**SELECTION:**
__________________________________________________

The Probability Density Function (PDF) with Python

PDF Probability Distribution Function

The Probability Density Function (PDF) is a mathematical function that describes the relative probability of a random variable taking on certain values. In other words, it provides a representation of the probability distribution of a continuous variable. The PDF is non-negative and the area under the curve is 1, as it represents the total probability. For example, in the normal distribution, the PDF is represented by a bell curve.

The Probability Density Function

The Probability Density Function (PDF) is a function that describes the probability distribution of a continuous random variable. The PDF is often denoted as (f(x)), where (x) represents the value of the random variable.

__________________________________________________

**DATA ENTRIES:**
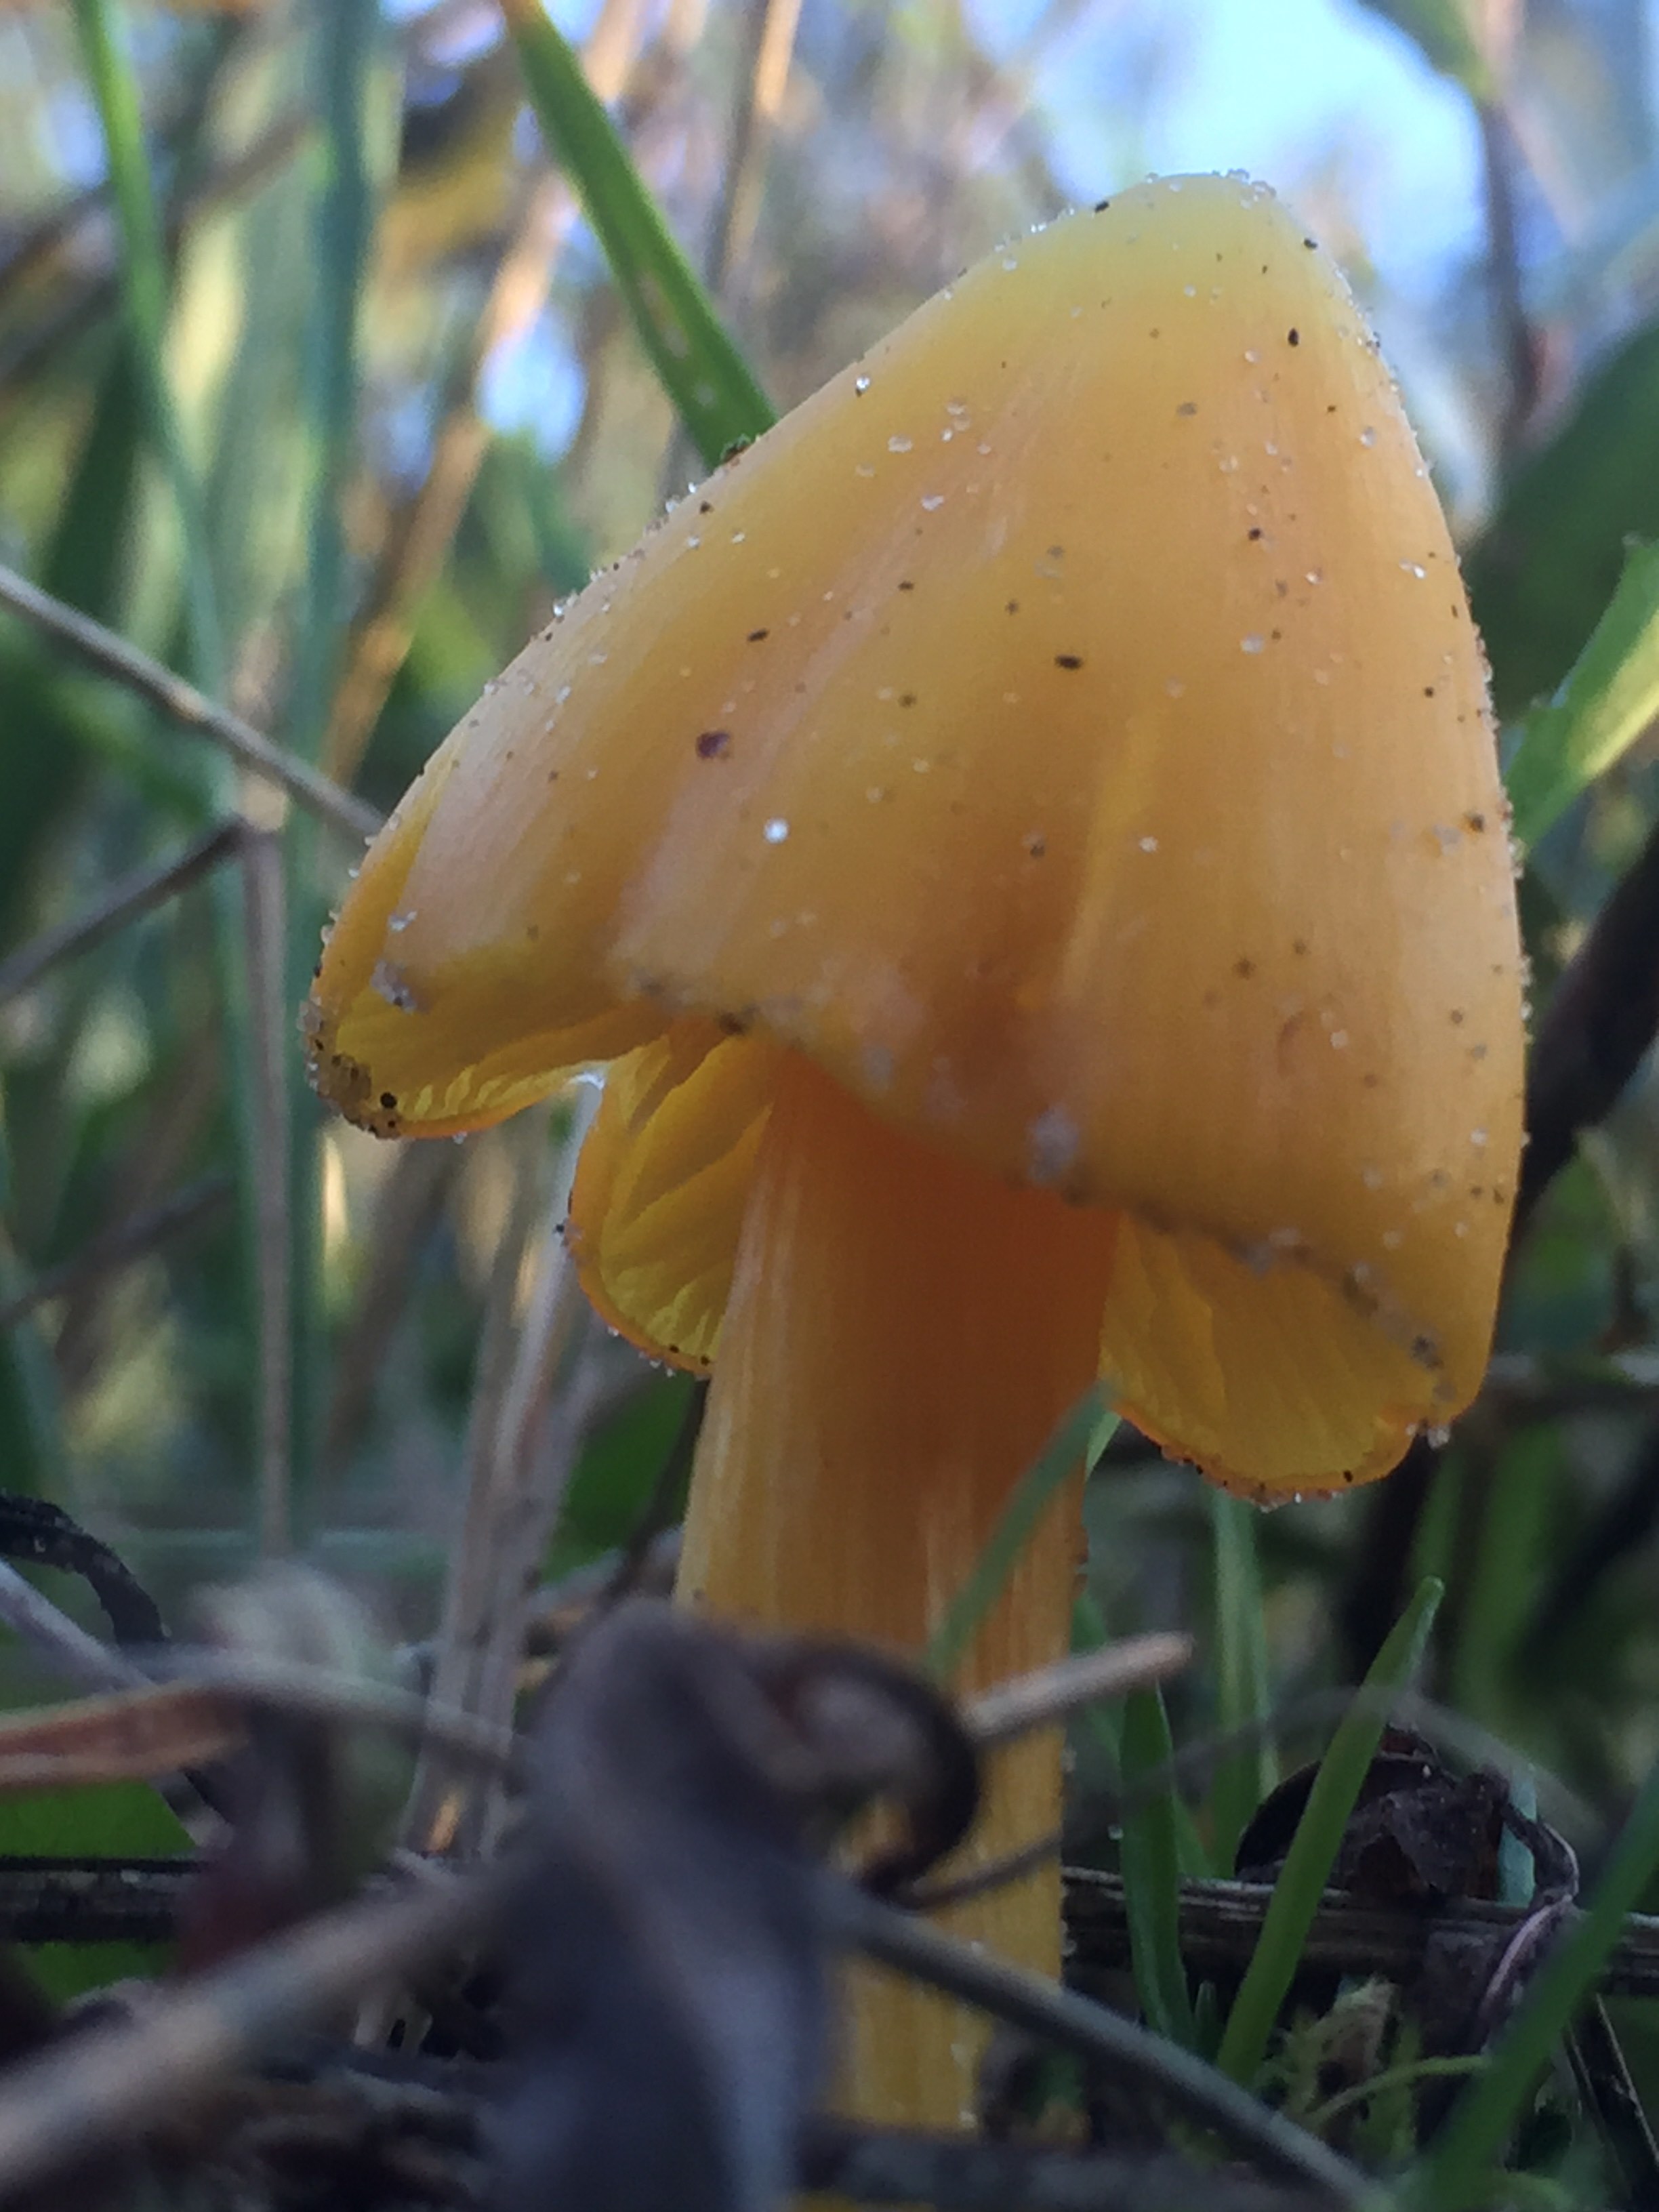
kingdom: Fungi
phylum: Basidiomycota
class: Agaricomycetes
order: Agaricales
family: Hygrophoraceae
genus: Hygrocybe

__________________________________________________

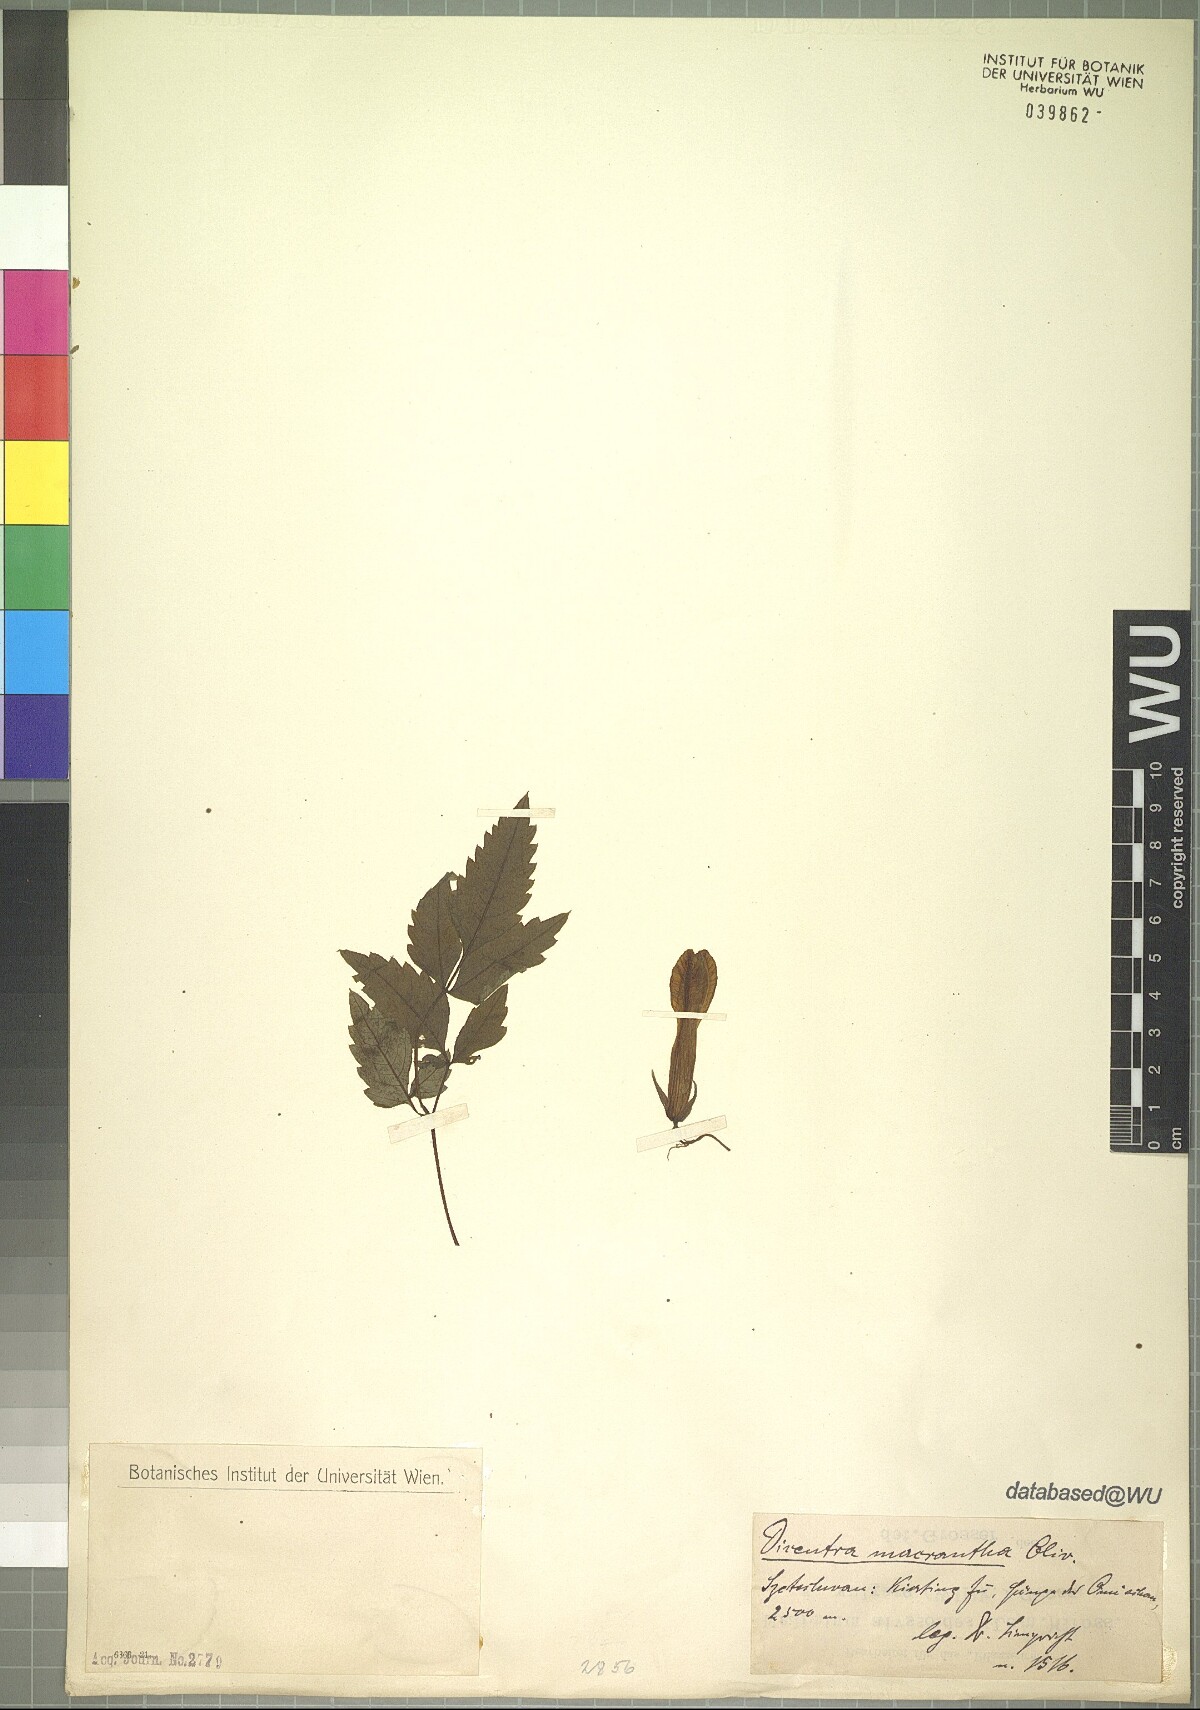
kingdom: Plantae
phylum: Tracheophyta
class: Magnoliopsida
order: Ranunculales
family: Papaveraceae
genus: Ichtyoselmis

__________________________________________________

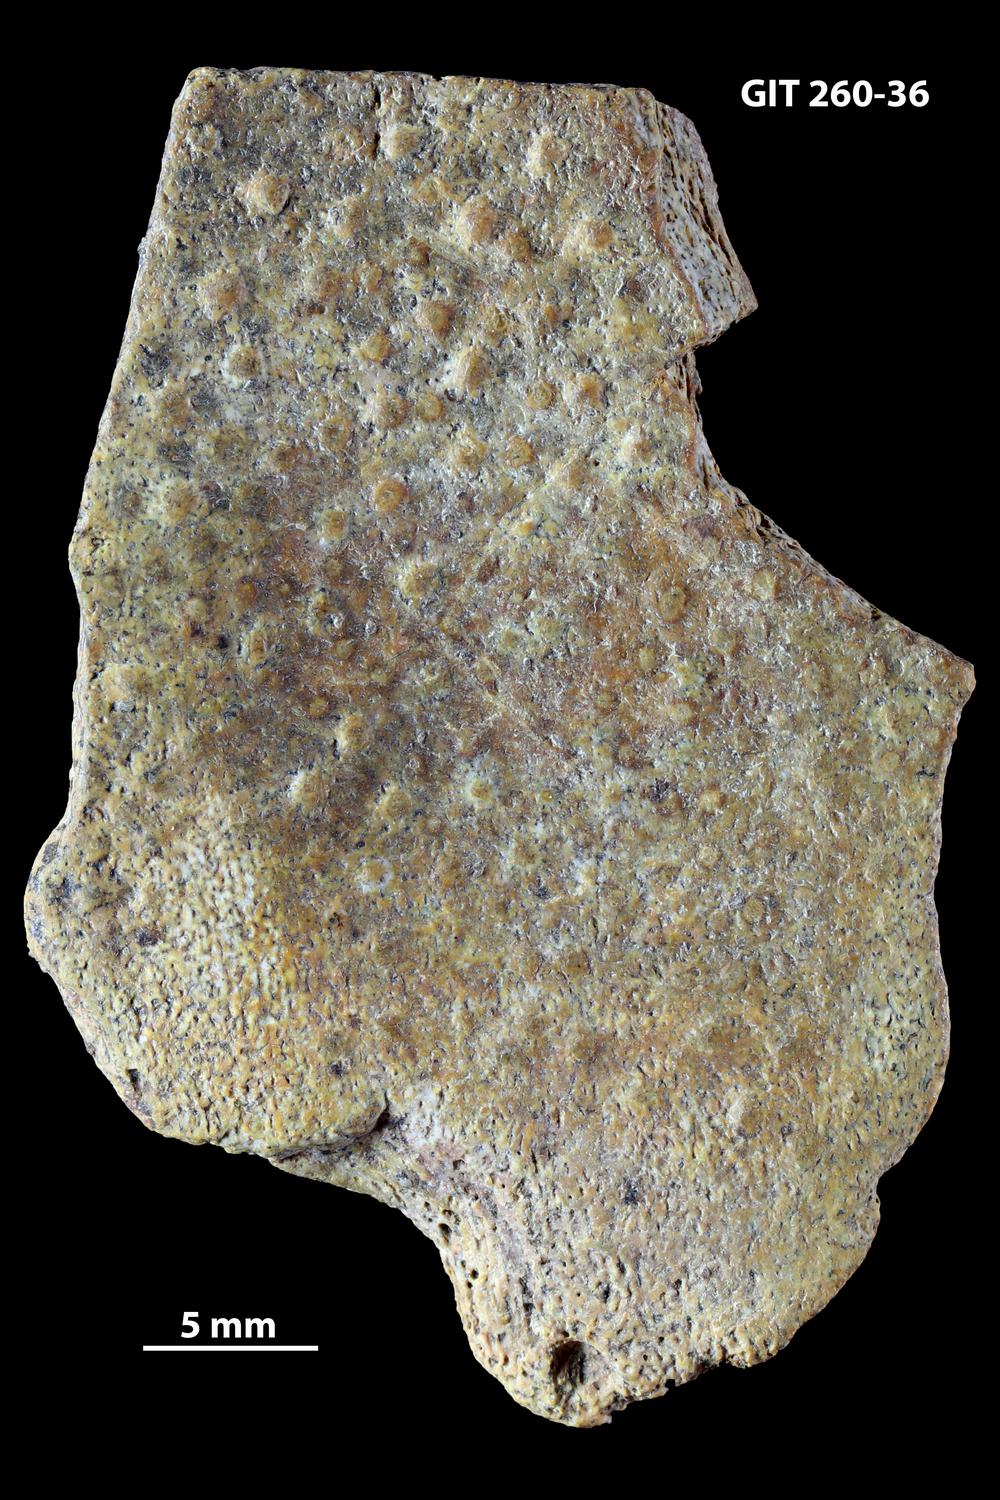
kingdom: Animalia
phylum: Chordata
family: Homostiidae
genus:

__________________________________________________

**GOAL:** Extend the explanation of the probability density function beyond its final sentence, in the same style.

**RESPONSE:**
PDF equation:
The specific form of the equation depends on the distribution of the random variable. For example, for the standard normal distribution, the PDF is:

 f(x) = \frac{1}{\sqrt{2\pi}}e^{-\frac{x^2}{2}}

Where:

  • \pi is the value of Pi (circa 3.14159),
  • e is the base of the natural logarithm (circa 2.71828),
  • \frac{1}{\sqrt{2\pi}} is a normalization constant.

This PDF describes the shape of the classical Gaussian bell. The PDF is therefore a key tool for understanding and working with continuous random variables, allowing you to make predictions, calculate probabilities and analyze the shape of the probability distribution.

The derivation of the PDF depends on the specific distribution of the random variable. In some cases, it can be derived from the Cumulative Distribution Function (CDF).

Utilities of PDF

  • Probability Calculation: The area under the PDF curve in an interval corresponds to the probability that the random variable falls in that interval. This is achieved by integrating the PDF over that range.
  • Calculating Statistics: The PDF allows you to calculate various statistics, such as mean and variance, by integrating the appropriate expressions on the PDF.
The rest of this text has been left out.